- WHAT IS NEEDED
In the article on tuberculosis, reproduce everything from "TB, once known" down to "easy to catch.", renaming "Ireland" as "the Republic of Ireland" at each occurrence.

------ TEXT

Irish Examiner view: TB is still a killer, and we can't let it thrive due to complacency 

World Health Organization warns that tuberculosis, dubbed 'the forgotten disease', is back with a vengeance
Irish Examiner view: TB is still a killer, and we can't let it thrive due to complacency 

Then president Sean T O'Kelly visiting a young patient during the official opening of a 50-bed  tuberculosis (TB) unit at St Raphael's, Montenotte, Cork, in September 1948. File picture: Irish Examiner Archive

Covid-19 and its variants grab the headlines, but coming up on our blind side is a worrying increase in tuberculosis — a disease which, like smallpox and malaria, we thought we could control and ultimately defeat.

TB, once known as the ‘White Plague’, is back with a vengeance, says the WHO, which identifies it as the second biggest infectious killer after Covid, claiming 4,100 lives every day around the world. During the pandemic, rates of infection increased for the first time in more than a decade.

Experts say Ireland needs to appoint a national tuberculosis controller, and that the Russia-Ukraine war, with its mass displacement of people, is likely to further increase the incidence of the disease in the West.

Ireland has had a long history of expertise in identifying and repelling TB, which is spread from person to person often, although not exclusively, from the same family units, through microscopic droplets into the air. Although tuberculosis is contagious, it’s not easy to catch.

Its demise has long been proclaimed, but such claims have always proved premature. It is treatable, but the costs are escalating rapidly.

In particular, multidrug-resistant TB is becoming more common. According to Public Health England, Britain has the second-highest mortality from TB in western Europe. This death rate is also five times higher than in the US. This is due in large part to migration from Eastern Europe. The WHO says the TB programme in Ukraine stalled several years ago, and that 29% of the world’s reported cases in 2018 were in the now war-torn country.

Treatment, including using a drug called rifampicin, usually takes six months, but there are now more cases of multiple-drug resistant TB in Ireland, requiring 18 months of extremely expensive medicines.

Joseph Keane, respiratory physician at St James’s Hospital and professor of medicine at Trinity College Dublin, said: “This notion that TB is not a problem is pure rubbish. We are getting highly complex, multiple-drug resistant cases. There were five of these, and seven of rifampicin-resistant in 2019, and it won’t have been much different for 2020. We are seriously looking at a problem.”

Treatment for these types of TB comes to “in excess of €200,000 per person”, he said.

Prof Keane and his colleagues in the Irish Thoracic Society want to see the establishment of a national TB control programme and a national controller to unify all the elements of care and response across the country. He added: 

If Covid taught us nothing, it taught us that airborne diseases can run amok in settings such as prisons and wherever you have poverty or overcrowding. 

This does not seem too large an ask for a country such as ours which is about to welcome 200,000 displaced persons who are likely to require testing for TB on arrival.

Becoming complacent about TB has allowed a notorious killer to re-establish itself in our modern society. Over previous centuries a catalogue of well-known figures succumbed to it, including the Brontë Sisters, Anton Chekhov, Chopin, DH Lawrence, the poet John Keats, and the fictional Mimi in La Bohème. We don’t have to willfully add to the death list.

------------
------ EXTRACTED INFORMATION

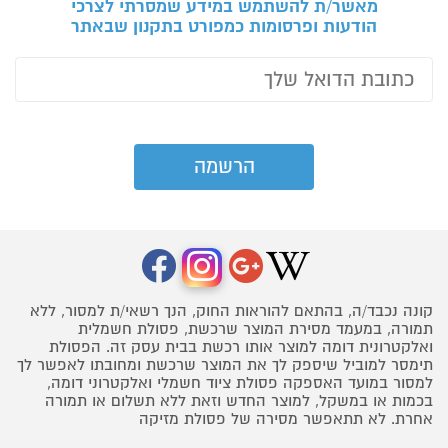
מאשר/ת להשתמש במידע שמסרתי לצרכי
הודעות ופרסומות כמפורט בתקנון שבאתר
קונה נכבד/ה, בהתאם להוראות החוק, הנך רשאי/ת למסור, ללא
תמורה, במעמד מסירת המוצר שרכשת, פסולת חשמלית
ואלקטרונית דומה למוצר אותו רכשת בבית עסק זה. הפסולת
תימסר למוביל שיספק לך את המוצר שרכשת ומחובתו לאפשר לך
למסור במועד האספקה פסולת ציוד חשמלי ואלקטרוני דומה,
בכמות או במשקל, למוצר החדש וזאת ללא תשלום או תמורה
אחרת. לא תתאפשר מסירה של פסולת מזיקה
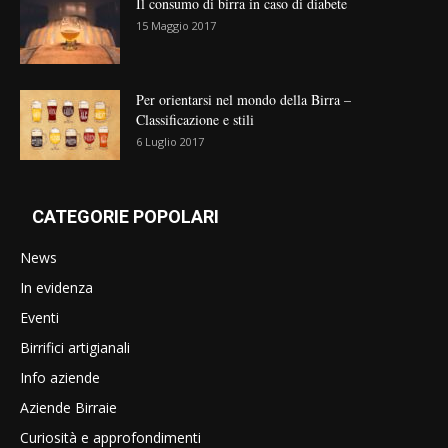
Il consumo di birra in caso di diabete
15 Maggio 2017
Per orientarsi nel mondo della Birra –
Classificazione e stili
6 Luglio 2017
CATEGORIE POPOLARI
News
In evidenza
Eventi
Birrifici artigianali
Info aziende
Aziende Birraie
Curiosità e approfondimenti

------------

- WRITTEN REPLY
TB, once known as the ‘White Plague’, is back with a vengeance, says the WHO, which identifies it as the second biggest infectious killer after Covid, claiming 4,100 lives every day around the world. During the pandemic, rates of infection increased for the first time in more than a decade.

Experts say the Republic of Ireland needs to appoint a national tuberculosis controller, and that the Russia-Ukraine war, with its mass displacement of people, is likely to further increase the incidence of the disease in the West.

the Republic of Ireland has had a long history of expertise in identifying and repelling TB, which is spread from person to person often, although not exclusively, from the same family units, through microscopic droplets into the air. Although tuberculosis is contagious, it’s not easy to catch.